Data items:
******************************

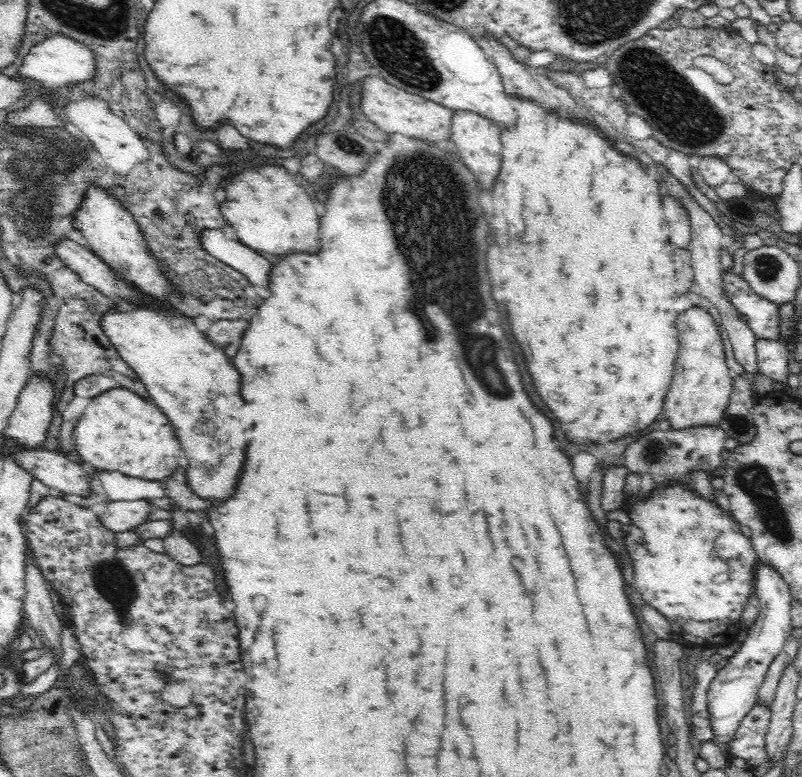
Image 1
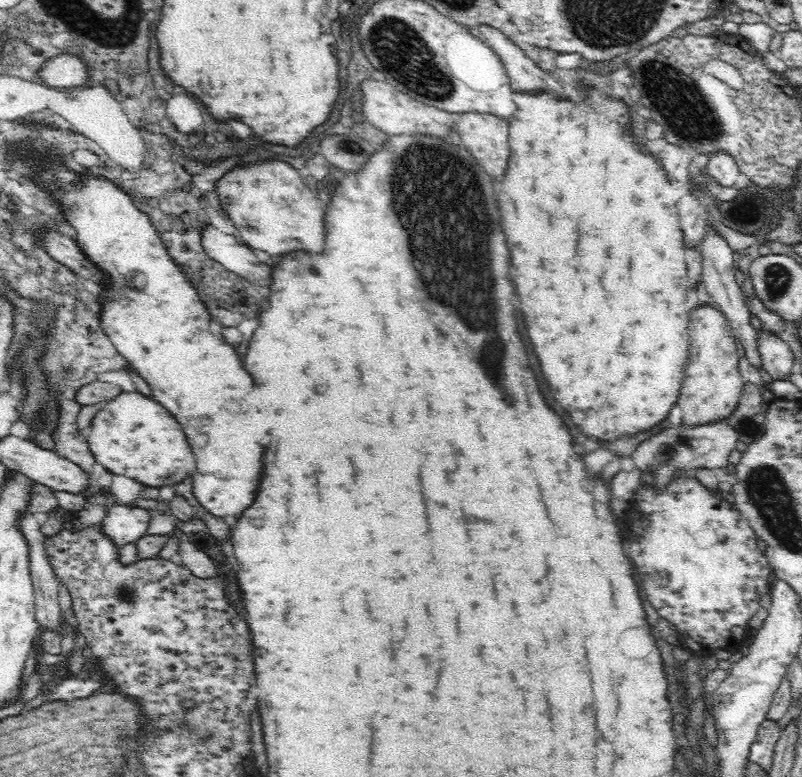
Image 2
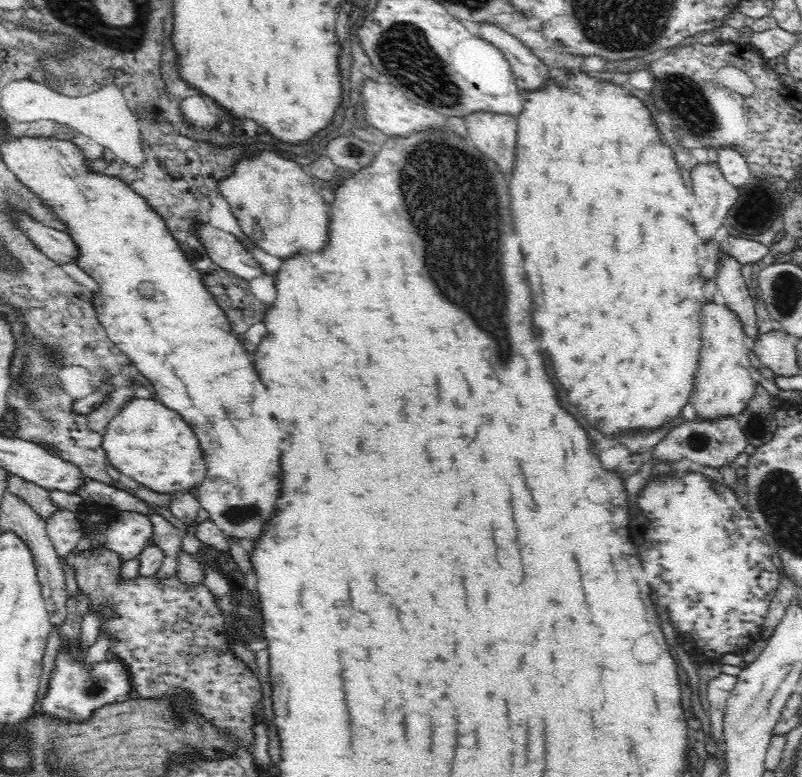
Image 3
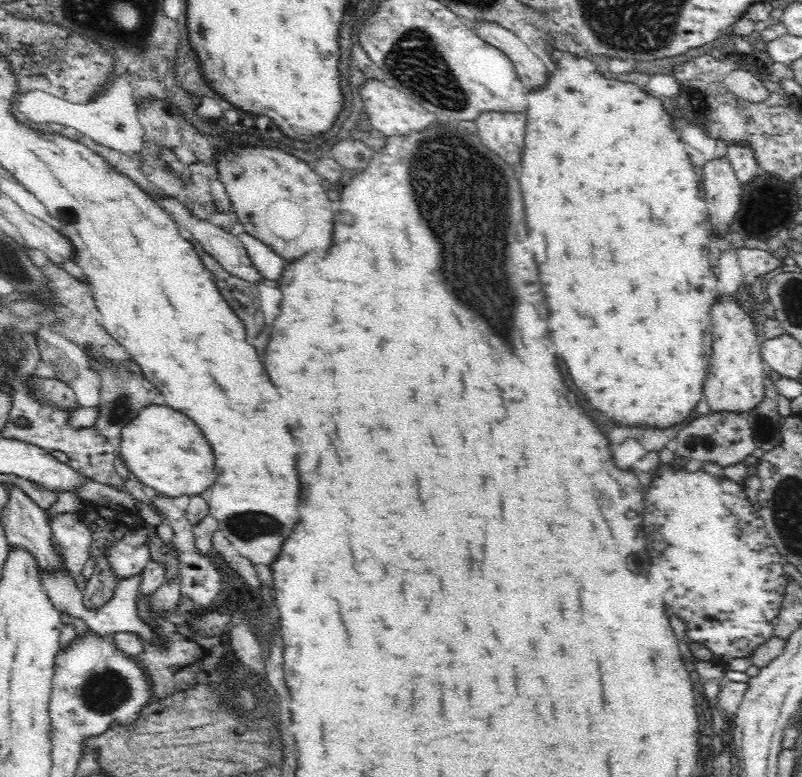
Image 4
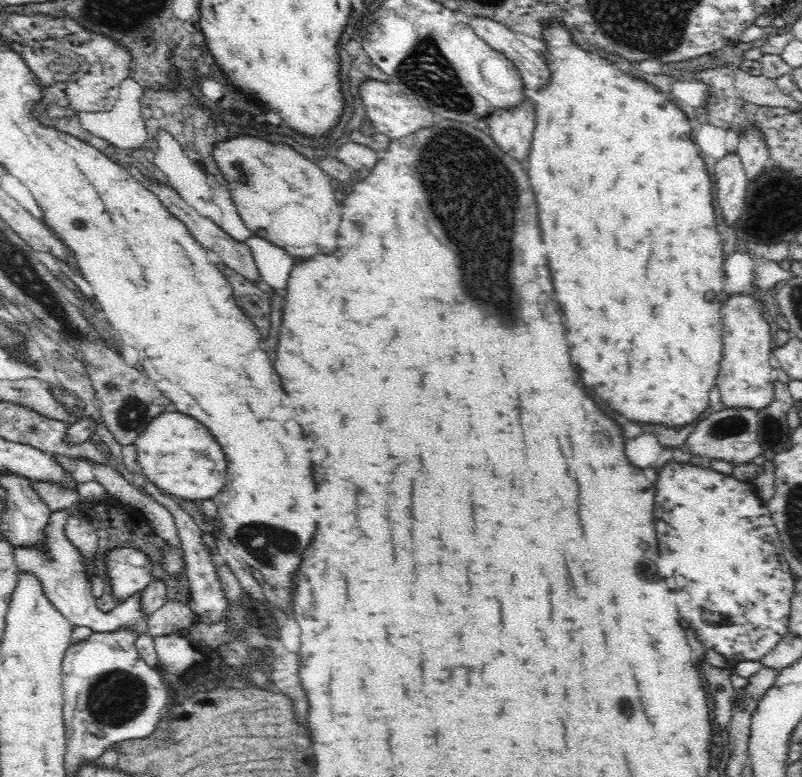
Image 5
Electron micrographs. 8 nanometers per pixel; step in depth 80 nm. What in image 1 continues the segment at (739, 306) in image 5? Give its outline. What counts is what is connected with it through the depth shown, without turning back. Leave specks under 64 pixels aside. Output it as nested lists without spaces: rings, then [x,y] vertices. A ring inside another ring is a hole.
[[[695,306],[676,316],[674,328],[678,334],[678,352],[672,368],[672,380],[662,402],[660,415],[666,420],[663,427],[682,430],[716,425],[728,406],[732,388],[732,378],[716,321],[708,311]]]

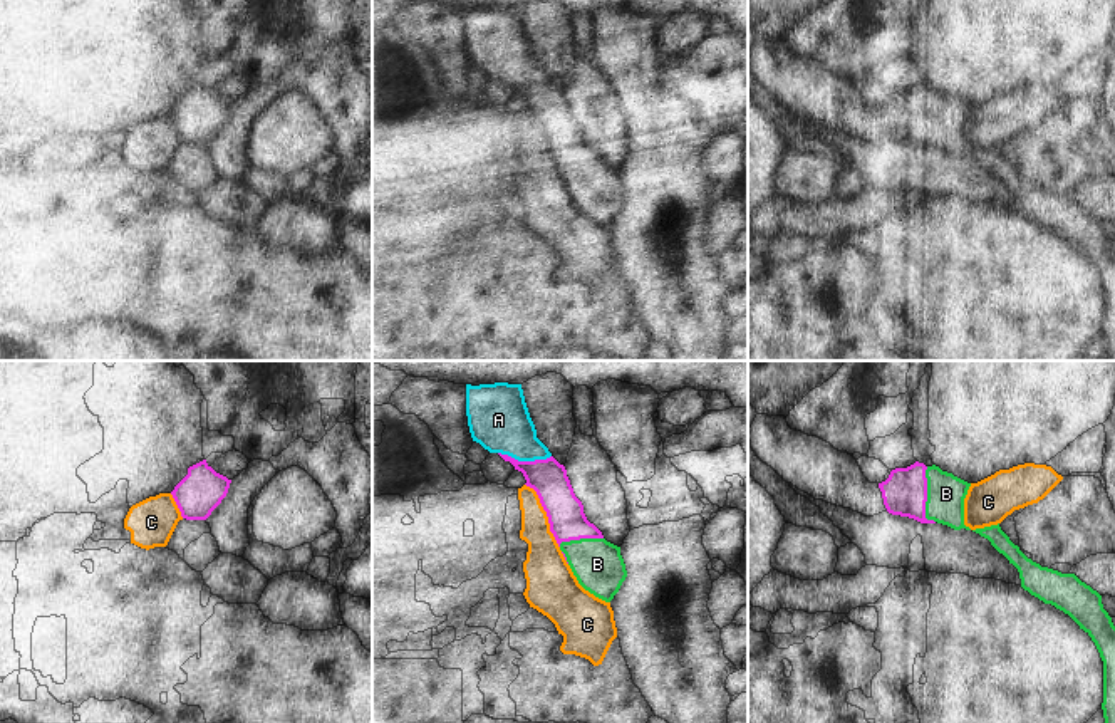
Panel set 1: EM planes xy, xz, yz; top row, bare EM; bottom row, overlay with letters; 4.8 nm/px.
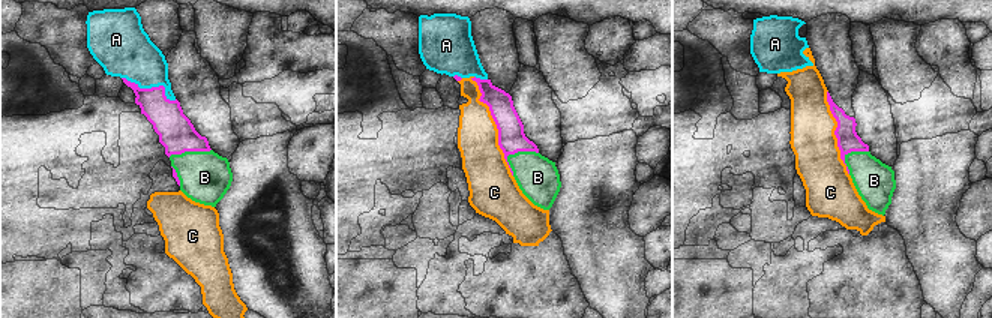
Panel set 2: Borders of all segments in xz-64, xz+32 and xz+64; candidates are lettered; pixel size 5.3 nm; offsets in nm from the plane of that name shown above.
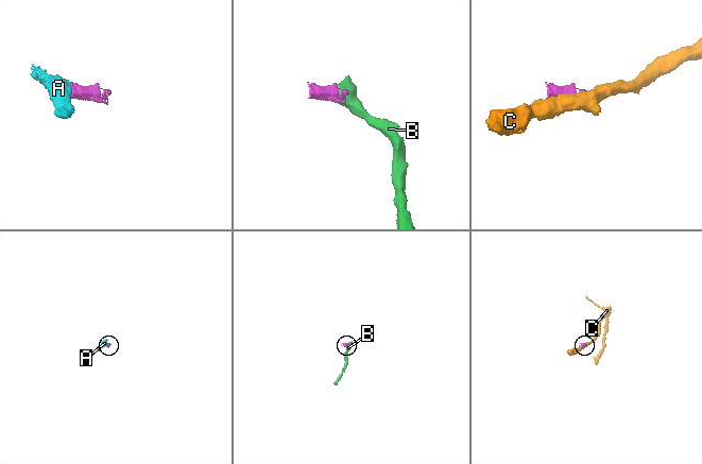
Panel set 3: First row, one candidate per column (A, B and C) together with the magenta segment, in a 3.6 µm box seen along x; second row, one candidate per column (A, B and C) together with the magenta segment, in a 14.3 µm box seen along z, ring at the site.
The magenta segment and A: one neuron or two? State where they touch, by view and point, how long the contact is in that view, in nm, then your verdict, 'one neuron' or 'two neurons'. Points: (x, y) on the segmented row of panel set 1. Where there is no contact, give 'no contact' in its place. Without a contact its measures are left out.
xz (525, 462) | 260 nm | one neuron

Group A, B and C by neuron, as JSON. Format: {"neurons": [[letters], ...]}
{"neurons": [["A", "B"], ["C"]]}

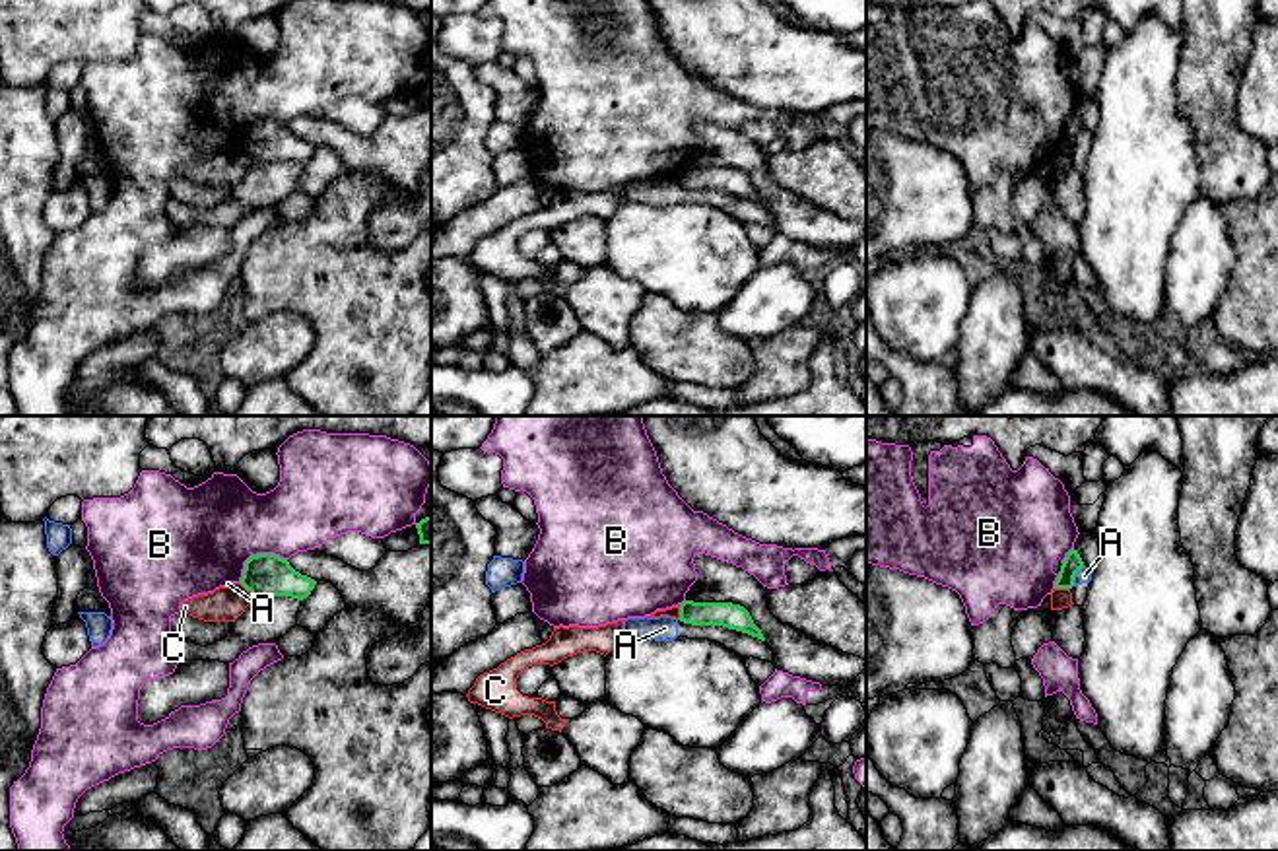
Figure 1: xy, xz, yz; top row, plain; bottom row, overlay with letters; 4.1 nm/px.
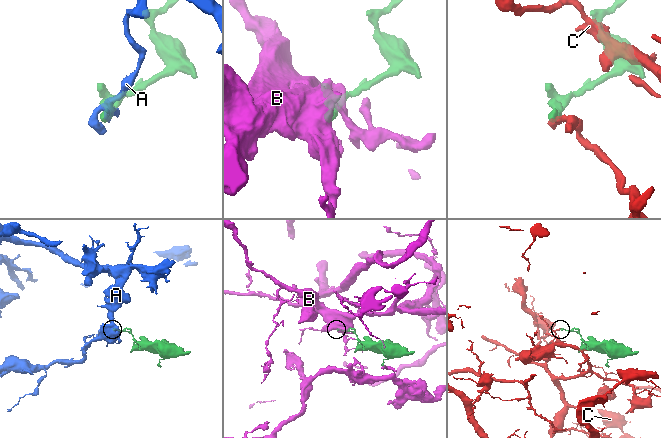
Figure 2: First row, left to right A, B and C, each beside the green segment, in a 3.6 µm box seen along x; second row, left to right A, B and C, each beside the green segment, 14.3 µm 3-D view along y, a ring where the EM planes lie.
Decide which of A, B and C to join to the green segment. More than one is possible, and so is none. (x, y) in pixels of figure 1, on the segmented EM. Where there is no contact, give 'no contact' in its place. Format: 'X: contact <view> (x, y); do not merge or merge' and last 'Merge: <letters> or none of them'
A: contact yz (1075, 576); do not merge
B: contact xy (255, 556); do not merge
C: contact xy (245, 587); do not merge
Merge: none of them

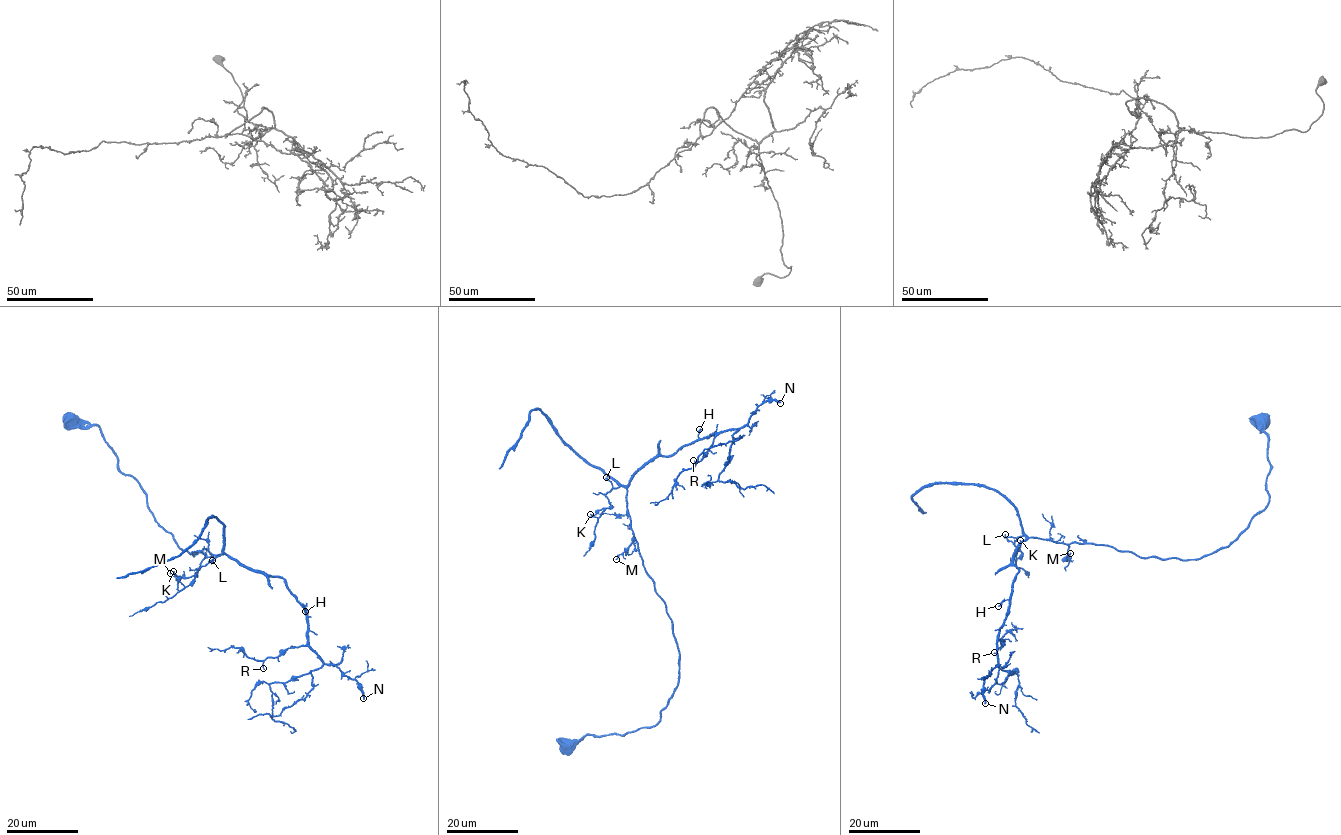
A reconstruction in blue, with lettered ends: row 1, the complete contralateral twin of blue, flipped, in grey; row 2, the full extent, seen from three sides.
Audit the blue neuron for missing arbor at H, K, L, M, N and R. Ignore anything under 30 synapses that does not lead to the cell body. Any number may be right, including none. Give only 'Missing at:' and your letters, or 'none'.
Missing at: L, N

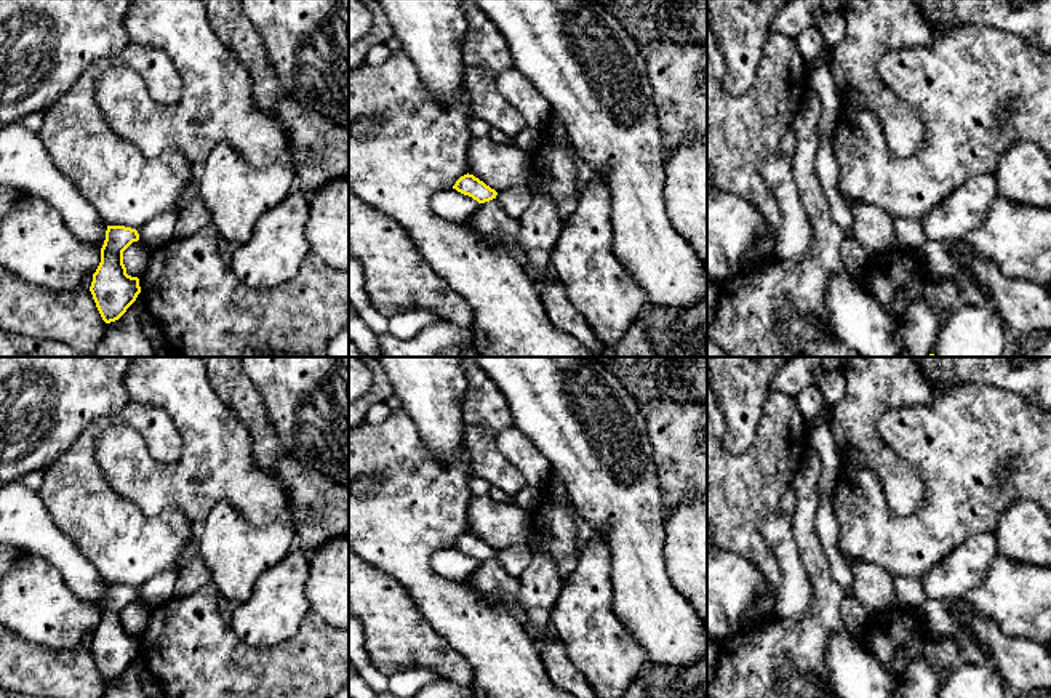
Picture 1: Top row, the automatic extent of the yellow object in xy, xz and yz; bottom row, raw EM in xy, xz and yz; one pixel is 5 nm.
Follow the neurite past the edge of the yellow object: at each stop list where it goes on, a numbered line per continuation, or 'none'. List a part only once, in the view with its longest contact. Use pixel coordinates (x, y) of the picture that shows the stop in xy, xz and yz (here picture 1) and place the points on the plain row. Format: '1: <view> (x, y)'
none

******************************

● Problem to solve
Only a number is wanted here: the count of lines in the data that include the word "from".

● Written response
2